ORCID provides a mechanism for robustly identification of researchers – it aims to solve the problem of understanding the “who” in research. Increasingly, ORCID is also integrating with solutions to address the “which”, and “what”.
Effective sustained long-term integration of multiple domains requires work at multiple levels:
- At the abstract level, integration involves the coordination of vocabularies, schemas, taxonomies or ontologies that link or cross domain boundaries.
- At the systems level, integration requires accessible API’s that provide hooks to access domain specific identifiers, linkages, or content.
- At the user level, integration requires human-computer-interface design must expose and domain-specific information, and leverage this to increase ease-of-use and data integrity, and support and document needs to be available.

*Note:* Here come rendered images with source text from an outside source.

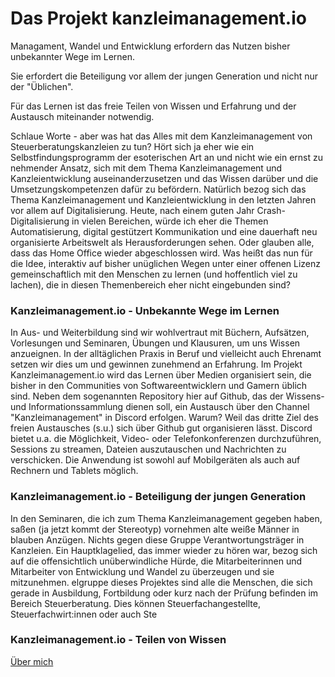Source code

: # Das Projekt kanzleimanagement.io

Managament, Wandel und Entwicklung erfordern das Nutzen bisher unbekannter Wege im Lernen.

Sie erfordert die Beteiligung vor allem der jungen Generation und nicht nur der "Üblichen".

Für das Lernen ist das freie Teilen von Wissen und Erfahrung und der Austausch miteinander notwendig.

Schlaue Worte - aber was hat das Alles mit dem Kanzleimanagement von Steuerberatungskanzleien zu tun? Hört sich ja eher wie ein Selbstfindungsprogramm der esoterischen Art an und nicht wie ein ernst zu nehmender Ansatz, sich mit dem Thema Kanzleimanagement und Kanzleientwicklung auseinanderzusetzen und das Wissen darüber und die Umsetzungskompetenzen dafür zu befördern. Natürlich bezog sich das Thema Kanzleimanagement und Kanzleientwicklung in den letzten Jahren vor allem auf Digitalisierung. Heute, nach einem guten Jahr Crash-Digitalisierung in vielen Bereichen, würde ich eher die Themen Automatisierung, digital gestützert Kommunikation und eine dauerhaft neu organisierte Arbeitswelt als Herausforderungen sehen. Oder glauben alle, dass das Home Office wieder abgeschlossen wird. Was heißt das nun für die Idee, interaktiv auf bisher unüglichen Wegen unter einer offenen Lizenz gemeinschaftlich mit den Menschen zu lernen (und hoffentlich viel zu lachen), die in diesen Themenbereich eher nicht eingebunden sind?

### Kanzleimanagement.io - Unbekannte Wege im Lernen
In Aus- und Weiterbildung sind wir wohlvertraut mit Büchern, Aufsätzen, Vorlesungen und Seminaren, Übungen und Klausuren, um uns Wissen anzueignen. In der alltäglichen Praxis in Beruf und vielleicht auch Ehrenamt setzen wir dies um und gewinnen zunehmend an Erfahrung. 
Im Projekt Kanzleimanagement.io wird das Lernen über Medien organisiert sein, die bisher in den Communities von Softwareentwicklern und Gamern üblich sind. Neben dem sogenannten Repository hier auf Github, das der Wissens- und Informationssammlung dienen soll, ein Austausch über den Channel "Kanzleimanagement" in Discord erfolgen. Warum? Weil das dritte Ziel des freien Austausches (s.u.) sich über Github gut organisieren lässt. Discord bietet u.a. die Möglichkeit, Video- oder Telefonkonferenzen durchzuführen, Sessions zu streamen, Dateien auszutauschen und Nachrichten zu verschicken. Die Anwendung ist sowohl auf Mobilgeräten als auch auf Rechnern und Tablets möglich.

### Kanzleimanagement.io - Beteiligung der jungen Generation
In den Seminaren, die ich zum Thema Kanzleimanagement gegeben haben, saßen (ja jetzt kommt der Stereotyp) vornehmen alte weiße Männer in blauben Anzügen. Nichts gegen diese Gruppe Verantwortungsträger in Kanzleien. Ein Hauptklagelied, das immer wieder zu hören war, bezog sich auf die offensichtlich unüberwindliche Hürde, die Mitarbeiterinnen und Mitarbeiter von Entwicklung und Wandel zu überzeugen und sie mitzunehmen. elgruppe dieses Projektes sind alle die Menschen, die sich gerade in Ausbildung, Fortbildung oder kurz nach der Prüfung befinden im Bereich Steuerberatung. Dies können Steuerfachangestellte, Steuerfachwirt:innen oder auch Ste

### Kanzleimanagement.io - Teilen von Wissen


[Über mich](README.md)


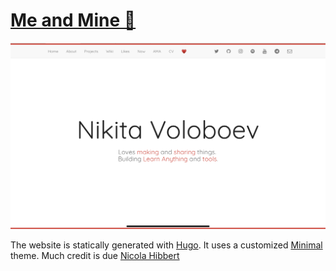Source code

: # [Me and Mine 🏡](https://hugo-viewframe.netlify.app)

![alt text](/nikitavoloboev.png)




The website is statically generated with [Hugo](https://github.com/gohugoio/hugo). 
It uses a customized [Minimal](https://github.com/calintat/minimal) theme. 
Much credit is due [Nicola Hibbert](https://github.com/nikki)


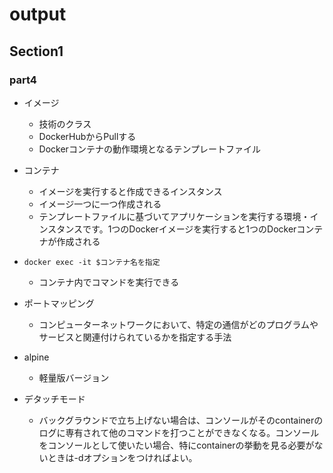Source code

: # output

## Section1

### part4

- イメージ
  - 技術のクラス
  - DockerHubからPullする
  - Dockerコンテナの動作環境となるテンプレートファイル

- コンテナ
  - イメージを実行すると作成できるインスタンス
  - イメージ一つに一つ作成される
  - テンプレートファイルに基づいてアプリケーションを実行する環境・インスタンスです。1つのDockerイメージを実行すると1つのDockerコンテナが作成される

- `docker exec -it $コンテナ名を指定`
  - コンテナ内でコマンドを実行できる

- ポートマッピング
  - コンピューターネットワークにおいて、特定の通信がどのプログラムやサービスと関連付けられているかを指定する手法

- alpine 
  - 軽量版バージョン

- デタッチモード
  - バックグラウンドで立ち上げない場合は、コンソールがそのcontainerのログに専有されて他のコマンドを打つことができなくなる。コンソールをコンソールとして使いたい場合、特にcontainerの挙動を見る必要がないときは-dオプションをつければよい。

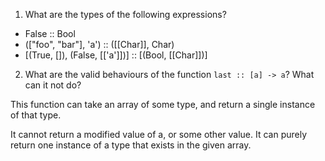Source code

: 1. What are the types of the following expressions?

* False :: Bool
* (["foo", "bar"], 'a') :: ([[Char]], Char)
* [(True, []), (False, [['a']])] :: [(Bool, [[Char]])]

2. What are the valid behaviours of the function `last :: [a] -> a`? What can it not do?

This function can take an array of some type, and return a single instance of that type.

It cannot return a modified value of a, or some other value. It can purely return one instance of a type that exists in the given array.
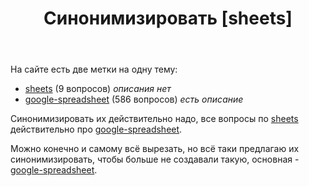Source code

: ﻿---
title: "Синонимизировать [sheets]"
se.owner.user_id: 507516
se.owner.display_name: "чистов_n"
se.owner.link: "https://ru.meta.stackoverflow.com/users/507516/%d1%87%d0%b8%d1%81%d1%82%d0%be%d0%b2-n"
se.link: "https://ru.meta.stackoverflow.com/questions/13207/%d0%a1%d0%b8%d0%bd%d0%be%d0%bd%d0%b8%d0%bc%d0%b8%d0%b7%d0%b8%d1%80%d0%be%d0%b2%d0%b0%d1%82%d1%8c-sheets"
se.question_id: 13207
se.post_type: question
---
<p>На сайте есть две метки на одну тему:</p>
<ul>
<li><a href="https://ru.stackoverflow.com/questions/tagged/sheets" class="post-tag" title="показать вопросы с меткой [sheets]" aria-label="показать вопросы с меткой [sheets]" rel="tag" aria-labelledby="tag-sheets-tooltip-container">sheets</a> (9 вопросов) <em>описания нет</em></li>
<li><a href="https://ru.stackoverflow.com/questions/tagged/google-spreadsheet" class="post-tag" title="показать вопросы с меткой [google-spreadsheet]" aria-label="показать вопросы с меткой [google-spreadsheet]" rel="tag" aria-labelledby="tag-google-spreadsheet-tooltip-container">google-spreadsheet</a> (586 вопросов) <em>есть описание</em></li>
</ul>
<p>Синонимизировать их действительно надо, все вопросы по <a href="https://ru.stackoverflow.com/questions/tagged/sheets" class="post-tag" title="показать вопросы с меткой [sheets]" aria-label="показать вопросы с меткой [sheets]" rel="tag" aria-labelledby="tag-sheets-tooltip-container">sheets</a> действительно про <a href="https://ru.stackoverflow.com/questions/tagged/google-spreadsheet" class="post-tag" title="показать вопросы с меткой [google-spreadsheet]" aria-label="показать вопросы с меткой [google-spreadsheet]" rel="tag" aria-labelledby="tag-google-spreadsheet-tooltip-container">google-spreadsheet</a>.</p>
<p>Можно конечно и самому всё вырезать, но всё таки предлагаю их синонимизировать, чтобы больше не создавали такую, основная - <a href="https://ru.stackoverflow.com/questions/tagged/google-spreadsheet" class="post-tag" title="показать вопросы с меткой [google-spreadsheet]" aria-label="показать вопросы с меткой [google-spreadsheet]" rel="tag" aria-labelledby="tag-google-spreadsheet-tooltip-container">google-spreadsheet</a>.</p>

- At the organizational level, integration requires engagement with the evolution of standards and implementation, and organizations driving these, in other domains. Especially in this rapidly changing ecosystem, one must frequently monitor integration points to anticipate or mitigate incompatible changes.
ORCID is making rapid progress in integrating with systems that address the “which” of research. ORCID id’s are now integrated into manuscript management systems and publisher’s workflows and CrossRef DOI indexing with the result that these id’s are now increasingly part of the core metadata associated with publications.

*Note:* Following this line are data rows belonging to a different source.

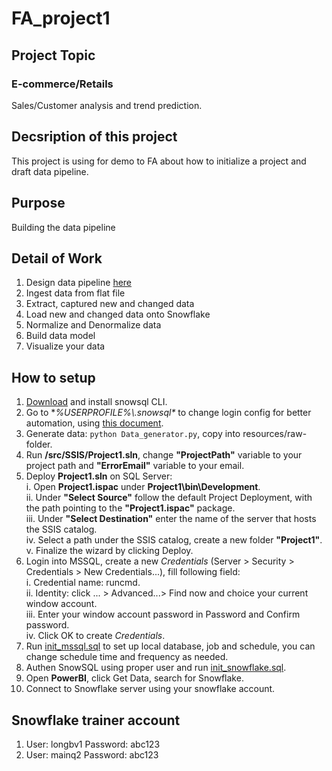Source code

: # FA_project1
## Project Topic
### E-commerce/Retails
Sales/Customer analysis and trend prediction.

## Decsription of this project
This project is using for demo to FA about how to initialize a project and draft data pipeline.

## Purpose
Building the data pipeline

## Detail of Work
1. Design data pipeline [here](./docs/design.png "Architecture")
2. Ingest data from flat file
3. Extract, captured new and changed data
4. Load new and changed data onto Snowflake
5. Normalize and Denormalize data
6. Build data model
7. Visualize your data

## How to setup
1. [Download](https://sfc-repo.snowflakecomputing.com/snowsql/index.html) and install snowsql CLI.
2. Go to **%USERPROFILE%\\.snowsql\** to change login config for better automation, using [this document](https://docs.snowflake.com/en/user-guide/snowsql-config.html).
3. Generate data: `python Data_generator.py`, copy into resources/raw-folder.
4. Run **/src/SSIS/Project1.sln**, change **"ProjectPath"** variable to your project path and **"ErrorEmail"** variable to your email.
5. Deploy **Project1.sln** on SQL Server:<br>
    i. Open **Project1.ispac** under **Project1\bin\Development**.<br>
    ii. Under **"Select Source"** follow the default Project Deployment, with the path pointing to the **"Project1.ispac"** package.<br>
    iii. Under **"Select Destination"** enter the name of the server that hosts the SSIS catalog.<br>
    iv. Select a path under the SSIS catalog, create a new folder **"Project1"**.<br>
    v. Finalize the wizard by clicking Deploy.<br>
6. Login into MSSQL, create a new *Credentials* (Server > Security > Credentials > New Credentials...), fill following field:<br>
    i. Credential name: runcmd. <br>
    ii. Identity: click ... > Advanced...> Find now and choice your current window account. <br>
    iii. Enter your window account password in Password and Confirm password. <br>
    iv. Click OK to create *Credentials*. <br>
7. Run [init_mssql.sql](./src/MSSQL/init_mssql.sql) to set up local database, job and schedule, you can change schedule time and frequency as needed.
8. Authen SnowSQL using proper user and run [init_snowflake.sql](./src/Snowflake/init_snowflake.sql).
9. Open **PowerBI**, click Get Data, search for Snowflake.
10. Connect to Snowflake server using your snowflake account.

## Snowflake trainer account
1. User: longbv1               Password: abc123
2. User: mainq2                Password: abc123
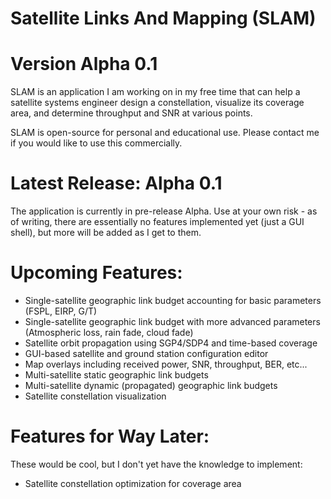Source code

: # Satellite Links And Mapping (SLAM)
# Version Alpha 0.1

SLAM is an application I am working on in my free time that can help a satellite systems engineer design a constellation, visualize its coverage area, and determine
throughput and SNR at various points.

SLAM is open-source for personal and educational use. Please contact me if you would like to use this commercially.

# Latest Release: Alpha 0.1
The application is currently in pre-release Alpha. Use at your own risk - as of writing, there are essentially no features implemented yet (just a GUI shell), but
more will be added as I get to them.

# Upcoming Features:
- Single-satellite geographic link budget accounting for basic parameters (FSPL, EIRP, G/T)
- Single-satellite geographic link budget with more advanced parameters (Atmospheric loss, rain fade, cloud fade)
- Satellite orbit propagation using SGP4/SDP4 and time-based coverage
- GUI-based satellite and ground station configuration editor
- Map overlays including received power, SNR, throughput, BER, etc...
- Multi-satellite static geographic link budgets
- Multi-satellite dynamic (propagated) geographic link budgets
- Satellite constellation visualization

# Features for Way Later:
These would be cool, but I don't yet have the knowledge to implement:
- Satellite constellation optimization for coverage area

ORCID now uses standard Ringold identifiers to identify institutions such as employers. (Ringold identifiers are in the process of being mapped to ISNI institutional identifiers as well — which will further integrate ORCID and ISNI.) These institutional identifiers are seamlessly integrated into the ORCID UI which help users of ORCID auto-complete institutional names, and increases data integrity. These ID’s are part of of the ORCID schema and exposed through the open API . And ORCID engages with Ringold on an institutional level so that institutional identifiers can be added on the request of ORCID members.
Similarly, ORCID now uses FundRef identifiers to identify funding agencies and awards. These too are integrated at points in the UI, schema, and API. Search and link wizards can push FundRef identifier into the ORCID registry along with other information about each award.

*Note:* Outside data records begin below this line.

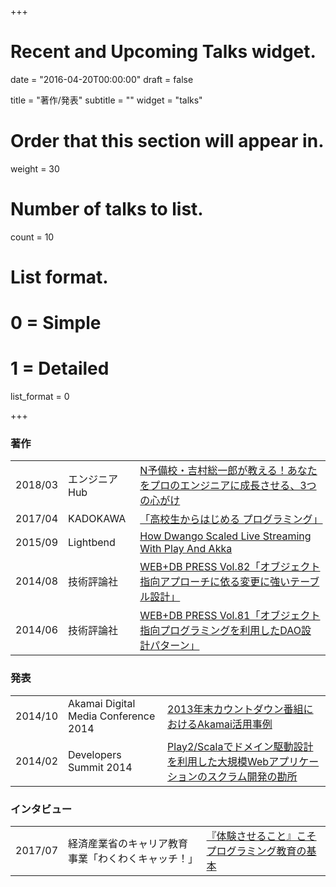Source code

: +++
# Recent and Upcoming Talks widget.

date = "2016-04-20T00:00:00"
draft = false

title = "著作/発表"
subtitle = ""
widget = "talks"

# Order that this section will appear in.
weight = 30

# Number of talks to list.
count = 10

# List format.
#   0 = Simple
#   1 = Detailed
list_format = 0

+++


### 著作

<table>
    <tr>
        <td>2018/03</td>
        <td>エンジニアHub</td>
        <td><a href="https://employment.en-japan.com/engineerhub/entry/2018/03/14/110000">N予備校・吉村総一郎が教える！あなたをプロのエンジニアに成長させる、3つの心がけ</a></td>
    </tr>
    <tr>
        <td>2017/04</td>
        <td>KADOKAWA</td>
        <td><a href="https://www.amazon.co.jp/dp/4046019557/">「高校生からはじめる プログラミング」</a></td>
    </tr>
    <tr>
        <td>2015/09</td>
        <td>Lightbend</td>
        <td><a href="https://www.lightbend.com/case-studies/how-dwango-scaled-live-streaming-with-play-and-akka">How Dwango Scaled Live Streaming With Play And Akka</a></td>
    </tr>
    <tr>
        <td>2014/08</td>
        <td>技術評論社</td>
        <td><a href="https://www.amazon.co.jp/dp/4774166278/">WEB+DB PRESS Vol.82「オブジェクト指向アプローチに依る変更に強いテーブル設計」</a></td>
    </tr>
    <tr>
        <td>2014/06</td>
        <td>技術評論社</td>
        <td><a href="https://www.amazon.co.jp/dp/4774165069/">WEB+DB PRESS Vol.81「オブジェクト指向プログラミングを利用したDAO設計パターン」</a></td>
    </tr>
</table>

### 発表

<table>
    <tr>
        <td>2014/10</td>
        <td>Akamai Digital Media Conference 2014</td>
        <td><a href="https://www.slideshare.net/sifue/2013akamai">2013年末カウントダウン番組におけるAkamai活用事例</a></td>
    </tr>
    <tr>
        <td>2014/02</td>
        <td>Developers Summit 2014</td>
        <td><a href="https://www.slideshare.net/sifue/developers-summit-2014-play2scalaweb">Play2/Scalaでドメイン駆動設計を利用した大規模Webアプリケーションのスクラム開発の勘所</a></td>
    </tr>
</table>

### インタビュー

<table>
    <tr>
        <td>2017/07</td>
        <td>経済産業省のキャリア教育事業「わくわくキャッチ！」</td>
        <td><a href="https://www.wakuwaku-catch.net/interview170701/">『体験させること』こそプログラミング教育の基本</a></td>
    </tr>
</table>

Full integration of data across the next-generation of the scholarly ecosystem will involve more of the “what” of research. This includes associating publication, institutional, and individual identifiers with a wider variety of scholarly outputs, including data sets and software; and developing standardized information about the types of relationships among outputs, institutions, and people — particularly the many different types and degrees of contribution that members of collaborations make to research and to its products.
ORCID has been taking steps in this direction, including a DataCite – search and link wizard for datasets, working to expand work-types supported in the ORCID schemas, and working with the community to develop and enhance existing schemas and workflows; and working with CASRAI to develop an approach to embedding researcher identifiers into peer review. This is just the tip of the iceberg, however, and the scholarly ecosystem has considerable ways to go before it will reflect the many emerging forms of scholarly outputs and roles that contributors take in relation to these.